Desde la organización sindical indicaron que la problemática se originó durante la administración de la antigua sostenedora, apuntando a dificultades financieras y administrativas que habrían afectado la estabilidad del colegio. Asimismo, manifestaron que la falta de un contrato de arriendo vigente para el inmueble contribuyó al escenario actual. En ese contexto, sostuvieron que «hoy son los estudiantes, las familias y los trabajadores quienes deben asumir las consecuencias de decisiones adoptadas en el pasado, sin haber tenido responsabilidad alguna en ellas».

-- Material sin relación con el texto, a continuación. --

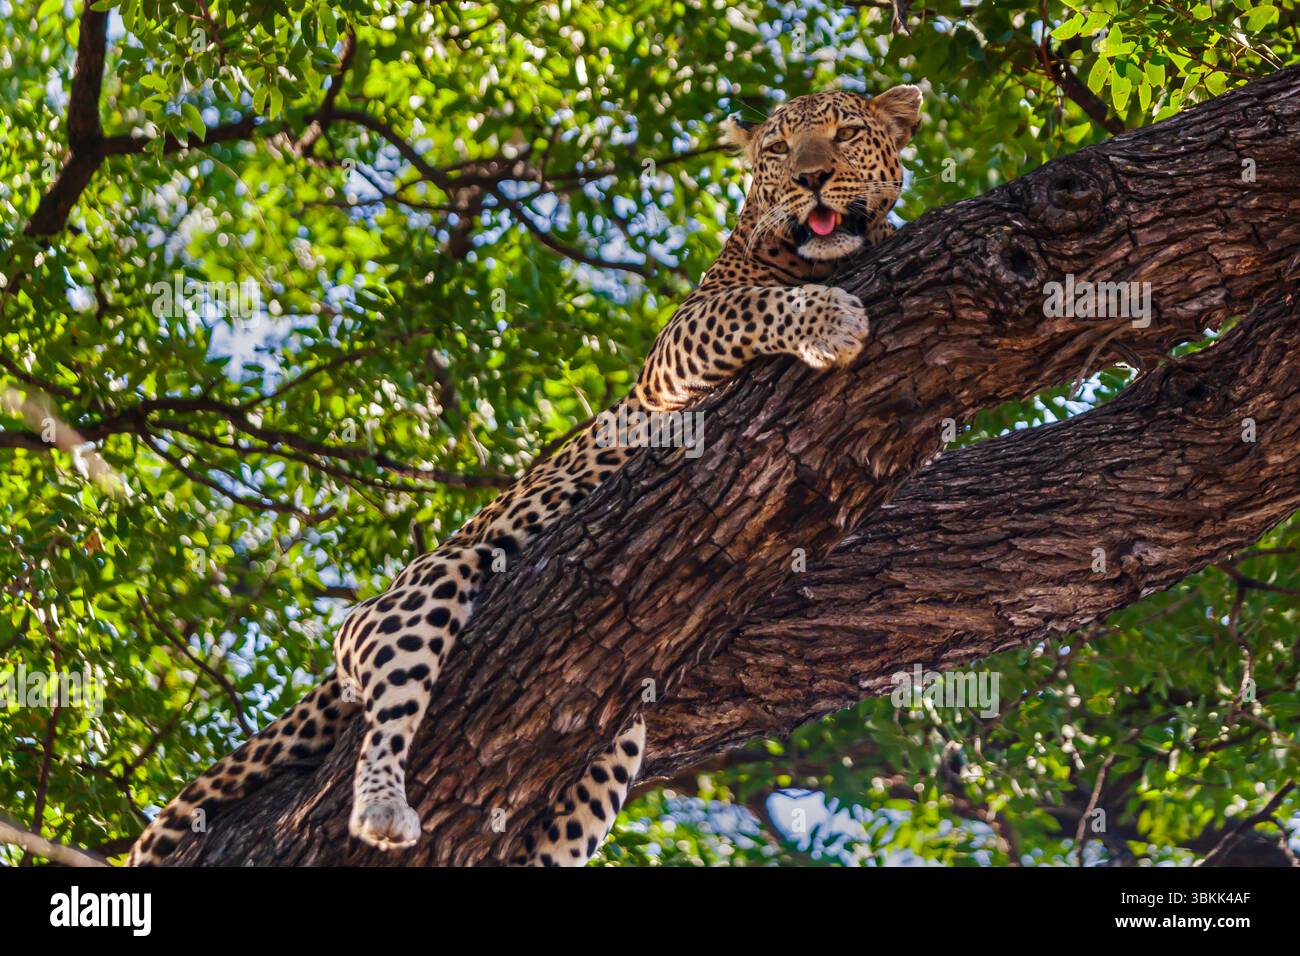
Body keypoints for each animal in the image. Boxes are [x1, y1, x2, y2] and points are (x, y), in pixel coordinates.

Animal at [128, 83, 922, 867]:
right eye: (779, 150)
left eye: (846, 134)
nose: (810, 178)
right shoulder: (678, 347)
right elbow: (754, 305)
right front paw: (828, 321)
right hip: (417, 596)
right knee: (387, 715)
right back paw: (383, 807)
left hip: (614, 741)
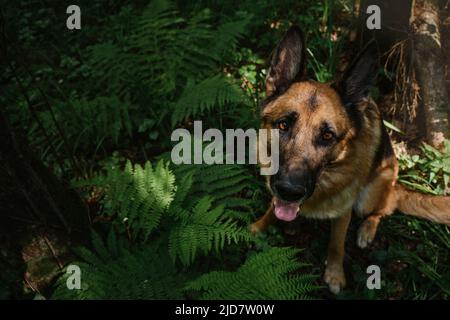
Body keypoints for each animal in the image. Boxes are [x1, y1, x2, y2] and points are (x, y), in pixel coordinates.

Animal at [251, 26, 450, 294]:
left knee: (386, 207)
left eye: (327, 136)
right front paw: (259, 227)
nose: (290, 191)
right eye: (283, 125)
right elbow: (272, 209)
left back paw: (367, 229)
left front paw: (335, 275)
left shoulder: (344, 210)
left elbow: (337, 244)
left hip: (370, 195)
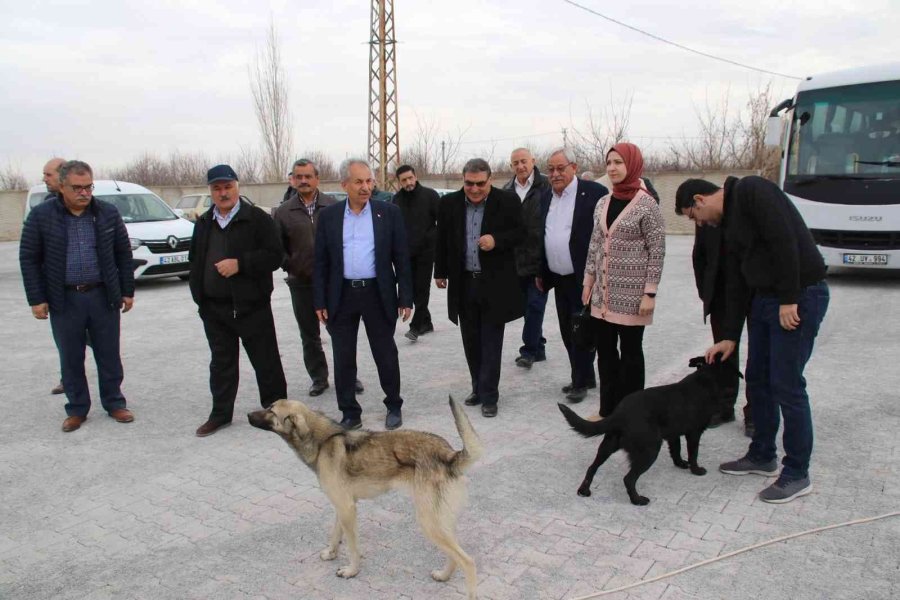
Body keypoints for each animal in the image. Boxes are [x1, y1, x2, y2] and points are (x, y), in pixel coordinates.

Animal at [246, 396, 486, 596]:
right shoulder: (342, 506)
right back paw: (443, 575)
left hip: (429, 523)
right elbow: (335, 534)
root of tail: (449, 455)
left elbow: (353, 547)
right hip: (440, 521)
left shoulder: (347, 509)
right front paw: (331, 553)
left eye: (271, 410)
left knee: (468, 562)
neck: (323, 442)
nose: (248, 415)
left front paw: (351, 571)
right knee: (455, 555)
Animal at [560, 356, 740, 506]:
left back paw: (584, 490)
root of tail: (620, 413)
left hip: (607, 446)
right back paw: (637, 500)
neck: (706, 381)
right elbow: (693, 453)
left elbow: (676, 450)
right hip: (650, 450)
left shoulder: (673, 434)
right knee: (628, 479)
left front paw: (681, 464)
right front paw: (696, 470)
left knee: (592, 467)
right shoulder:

Entre las principales demandas planteadas por los funcionarios se encuentran la mantención íntegra de la subvención escolar durante 2026, la garantía de finalizar el presente año académico en el actual establecimiento, el pago oportuno de remuneraciones e indemnizaciones, y la priorización de los estudiantes en procesos de admisión para establecimientos particulares subvencionados durante 2027.
Pese a la movilización, el sindicato informó que se implementarán turnos éticos al interior del colegio para resguardar la atención y seguridad de los estudiantes. Además, recalcaron que la manifestación busca proteger tanto los derechos laborales de los trabajadores como la continuidad educativa de los alumnos. «Estamos convencidos de que el Estado tiene la responsabilidad de garantizar la continuidad educativa de niños, niñas y jóvenes, especialmente cuando enfrentan situaciones que escapan a su voluntad y a la de sus familias», afirmaron.